==== Text passage ====

Re: rewriter needed changes

Posted by Volker Mische <vo...@gmail.com>.

On 20.01.2011 16:29, Benjamin Young wrote:
> On 1/18/11 5:47 PM, Benoit Chesneau wrote:
>> On Mon, Jan 10, 2011 at 1:32 AM, Benoit Chesneau<bc...@gmail.com>
>> wrote:
>>> There are 2 tickets open for the rewriter :
>>>
>>> https://issues.apache.org/jira/browse/COUCHDB-1017
>>> https://issues.apache.org/jira/browse/COUCHDB-1005
>>>
>>> First one is about testing types of value to eventually encode them
>>> (or decode) from the path or query string. 1017 speak about strings
>>> but it could be integer as well. This isn't possible actually.
>>>
>>> Second is to have a more enhanced rewriter. First intention of
>>> _rewriter was to offer a simple way to dispatch urls to a resource
>>> (_show, _update, _list, _view, doc, attachment) based on path terms
>>> (string, ':var", "*"). Path specifications are obtained by breaking
>>> url into tokens via the "/" separator, Then we match them against path
>>> terms. That's how we find urls. There is also the possibility to use
>>> query arguments as a path term. A rewriter like this is the easier
>>> implementation we found, and as is the only that obtained a consensus.
>>>
>>> The feature asked in 1005 need more power than simple pattern matching.
>>>
>>> The more people will use CouchApps with CouchDB facing directly to the
>>> web (without any proxy), the more people will ask for such features.
>>>
>>> I see 2 alternatives and easy pattern matching we can use to solve
>>> such problem:
>>>
>>>
>>> 1.
>>>
>>> Put var between "<>" like this<key>,
>>> Then eventually say what is the type of the variable :<int:key> for
>>> integer.
>>>
>>> Ex:
>>>
>>> {
>>> "from": "/a/b/<key>/<int:id>",
>>> "to":"/c/<key>",
>>> "query": {
>>> "key": "<int:key>"
>>> }
>>> }
>>>
>>> /a/b/c/13 -> /c/c?key=13
>>>
>>>
>>> This solve 1017 and potentially 1005 .
>>>
>>> 2. Use mongrel2 pattern matching:
>>>
>>> <snip>
>>> URL patterns always match from the start, routes are broken into
>>> prefix and pattern part. We uses the routes to find the longest
>>> matching prefix and then tests the pattern. If the pattern matches,
>>> then the route works. If the route doesn't have a pattern, then it's
>>> assumed to match, and you're done.
>>>
>>> The only caveat is you have to wrap your pattern parts in parenthesis,
>>> but these don't mean anything other than to delimit where a pattern
>>> starts. So instead of /images/.⋆.jpg, write /images/(.⋆.jpg) for it to
>>> work.
>>>
>>> Here's the list of characters you can use in your patterns:
>>>
>>> . (period) All characters.
>>> \a Letters.
>>> \c Control characters.
>>> \d Digits.
>>> \l Lowercase letters.
>>> \p Punctuation characters.
>>> \s Space characters.
>>> \u Uppercase letters.
>>> \w Alphanumeric characters.
>>> \x Hexadecimal digits.
>>> \z The 0 character (null terminator).
>>> [set] Just like a regex [] where is a set of chars, like [0-9] for
>>> all digits.

====

**Problems to work on**
1. Answer these questions from the rewriter mailing-list post:
(a) Which ticket asks for testing the types of values taken from the path or query string?
(b) Under the first alternative, how is a variable marked as an integer?
(c) In the mongrel2 character list, what does \x match?
2. Write the next part of the rewriter mailing-list post, picking up after its last line.

==== Data to examine ====

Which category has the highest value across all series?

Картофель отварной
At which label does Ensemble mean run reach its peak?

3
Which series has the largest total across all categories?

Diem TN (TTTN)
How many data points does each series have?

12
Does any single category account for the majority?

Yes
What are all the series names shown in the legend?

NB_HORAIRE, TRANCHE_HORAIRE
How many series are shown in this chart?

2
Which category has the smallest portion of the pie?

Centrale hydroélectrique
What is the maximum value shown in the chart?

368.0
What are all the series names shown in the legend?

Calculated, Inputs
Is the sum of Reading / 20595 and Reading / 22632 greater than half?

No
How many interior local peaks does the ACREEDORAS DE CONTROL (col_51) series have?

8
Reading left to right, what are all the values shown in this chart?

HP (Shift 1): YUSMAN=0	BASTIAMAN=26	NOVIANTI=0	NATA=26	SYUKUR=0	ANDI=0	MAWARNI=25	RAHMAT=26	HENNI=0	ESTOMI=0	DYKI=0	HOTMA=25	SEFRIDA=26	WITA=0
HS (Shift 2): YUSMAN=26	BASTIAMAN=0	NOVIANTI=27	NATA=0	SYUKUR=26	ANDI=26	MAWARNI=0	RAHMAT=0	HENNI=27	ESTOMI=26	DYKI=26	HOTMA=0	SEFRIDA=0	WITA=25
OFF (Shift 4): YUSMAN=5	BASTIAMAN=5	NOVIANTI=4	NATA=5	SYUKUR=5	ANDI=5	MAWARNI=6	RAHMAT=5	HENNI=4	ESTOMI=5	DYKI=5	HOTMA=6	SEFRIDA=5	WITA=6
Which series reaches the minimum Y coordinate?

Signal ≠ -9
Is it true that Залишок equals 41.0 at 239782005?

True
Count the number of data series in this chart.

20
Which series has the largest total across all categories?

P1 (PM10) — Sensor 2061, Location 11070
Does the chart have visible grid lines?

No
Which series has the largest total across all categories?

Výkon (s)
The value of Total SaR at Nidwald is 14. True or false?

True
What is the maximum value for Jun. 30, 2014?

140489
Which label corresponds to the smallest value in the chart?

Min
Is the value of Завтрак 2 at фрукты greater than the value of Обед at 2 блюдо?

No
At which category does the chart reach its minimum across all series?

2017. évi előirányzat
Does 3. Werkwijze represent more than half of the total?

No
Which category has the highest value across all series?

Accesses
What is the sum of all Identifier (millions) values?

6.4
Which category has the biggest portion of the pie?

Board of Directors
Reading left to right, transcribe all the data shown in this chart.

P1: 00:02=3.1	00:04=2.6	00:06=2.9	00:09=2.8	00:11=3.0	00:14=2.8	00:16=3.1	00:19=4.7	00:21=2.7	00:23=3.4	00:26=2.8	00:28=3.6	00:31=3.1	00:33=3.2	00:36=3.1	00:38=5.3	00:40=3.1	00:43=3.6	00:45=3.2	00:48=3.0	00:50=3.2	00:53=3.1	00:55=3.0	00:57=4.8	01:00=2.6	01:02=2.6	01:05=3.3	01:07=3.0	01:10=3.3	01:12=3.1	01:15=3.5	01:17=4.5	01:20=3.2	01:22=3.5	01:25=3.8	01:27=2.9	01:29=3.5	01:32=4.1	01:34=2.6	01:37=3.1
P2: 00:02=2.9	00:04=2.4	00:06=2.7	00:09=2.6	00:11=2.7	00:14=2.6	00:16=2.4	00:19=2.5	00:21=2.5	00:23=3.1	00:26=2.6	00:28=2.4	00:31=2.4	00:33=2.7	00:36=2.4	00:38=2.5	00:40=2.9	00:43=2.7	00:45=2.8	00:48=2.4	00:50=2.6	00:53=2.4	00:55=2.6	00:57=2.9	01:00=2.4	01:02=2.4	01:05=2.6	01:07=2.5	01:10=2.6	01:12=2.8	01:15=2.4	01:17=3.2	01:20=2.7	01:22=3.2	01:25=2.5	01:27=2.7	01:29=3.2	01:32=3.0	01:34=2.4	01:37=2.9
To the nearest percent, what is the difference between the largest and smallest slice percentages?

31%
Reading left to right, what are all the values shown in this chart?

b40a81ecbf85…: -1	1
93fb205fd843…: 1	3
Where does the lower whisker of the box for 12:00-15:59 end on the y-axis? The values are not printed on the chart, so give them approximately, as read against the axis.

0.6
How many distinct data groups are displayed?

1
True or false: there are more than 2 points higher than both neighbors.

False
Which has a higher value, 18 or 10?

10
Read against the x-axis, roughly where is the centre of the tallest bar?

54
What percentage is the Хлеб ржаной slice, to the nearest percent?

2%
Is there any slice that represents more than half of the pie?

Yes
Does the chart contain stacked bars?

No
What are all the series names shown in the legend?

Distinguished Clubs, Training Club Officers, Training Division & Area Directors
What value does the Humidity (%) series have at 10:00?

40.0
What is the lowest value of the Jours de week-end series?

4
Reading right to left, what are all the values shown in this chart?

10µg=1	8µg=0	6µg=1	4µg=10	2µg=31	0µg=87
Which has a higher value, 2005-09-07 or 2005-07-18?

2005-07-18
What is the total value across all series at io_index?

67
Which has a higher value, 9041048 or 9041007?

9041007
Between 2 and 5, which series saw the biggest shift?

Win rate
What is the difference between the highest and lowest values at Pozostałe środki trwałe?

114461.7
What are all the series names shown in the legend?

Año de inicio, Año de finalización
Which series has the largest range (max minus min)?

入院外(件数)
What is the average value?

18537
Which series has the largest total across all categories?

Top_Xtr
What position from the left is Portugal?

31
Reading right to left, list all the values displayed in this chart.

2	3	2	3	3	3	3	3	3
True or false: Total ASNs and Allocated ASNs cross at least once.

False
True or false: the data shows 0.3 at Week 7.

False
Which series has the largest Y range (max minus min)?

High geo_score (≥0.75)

====

**Answer list**
1.
(a) COUCHDB-1017
(b) By writing the type before the name inside the angle brackets, as in <int:key>
(c) Hexadecimal digits

2.
>>> [^set] Inverse character set, so [^0-9] is anything but digits.
>>> ⋆ Longest match of 0 or more of the preceding character.
>>> + Longest match of 1 or more of the preceding character.
>>> - Shortest match of 0 or more of the preceding character.
>>> ? 0 or 1 match of of the preceding character
>>> \bxy Balanced match a substring starting with x and ending in y. So
>>> \b() will match balanced parentheses.
>>> $ End of the string.
>>> Using the uppercase version of an escaped character makes it work the
>>> opposite way (i.e., \A matches any character that isn't a letter). The
>>> backslash can be used to escape the following character, disabling its
>>> special abilities (i.e., \\ will match a backslash).
>>>
>>> Anything that's not listed here is matched literally.
>>>
>>> </snip>
>>>
>>> This solution is really simple, remove the useless things you have in
>>> regexp and give complete power to the users. Also this kind of parsing
>>> is relatively easy to do in erlang.
>>>
>>>
>>> There may be a third solution. If we use something like emonk, erlv8,
>>> ... we could have the rewriter in a js function. But it won't happend
>>> in next 6 months . I'm pretty supporter of the second solution though,
>>> and quite ready to start a new parser.
>>>
>>> Any thoughts ?
>>>
>>>
>>> - benoît
>>>
>> Since then I started couchapp_legacy :
>>
>> https://github.com/benoitc/couchapp_legacy
>>
>> It embed a new rewriter doing both reversed and regexp based
>> dispatching with some other features like :
>>
>> - Resource handlers plugin system, actually a rewriter and a proxy
>> handler.
>> - Route caching: rules are build only on first access or when the
>> design doc is changed.
>>
>> TODO:
>> - variable transformations : string -> int for ex
>>
>>
>> There will be other features in couchapp_legacy plugin (current name)
>> soon. Hope it helps to push the conversation further.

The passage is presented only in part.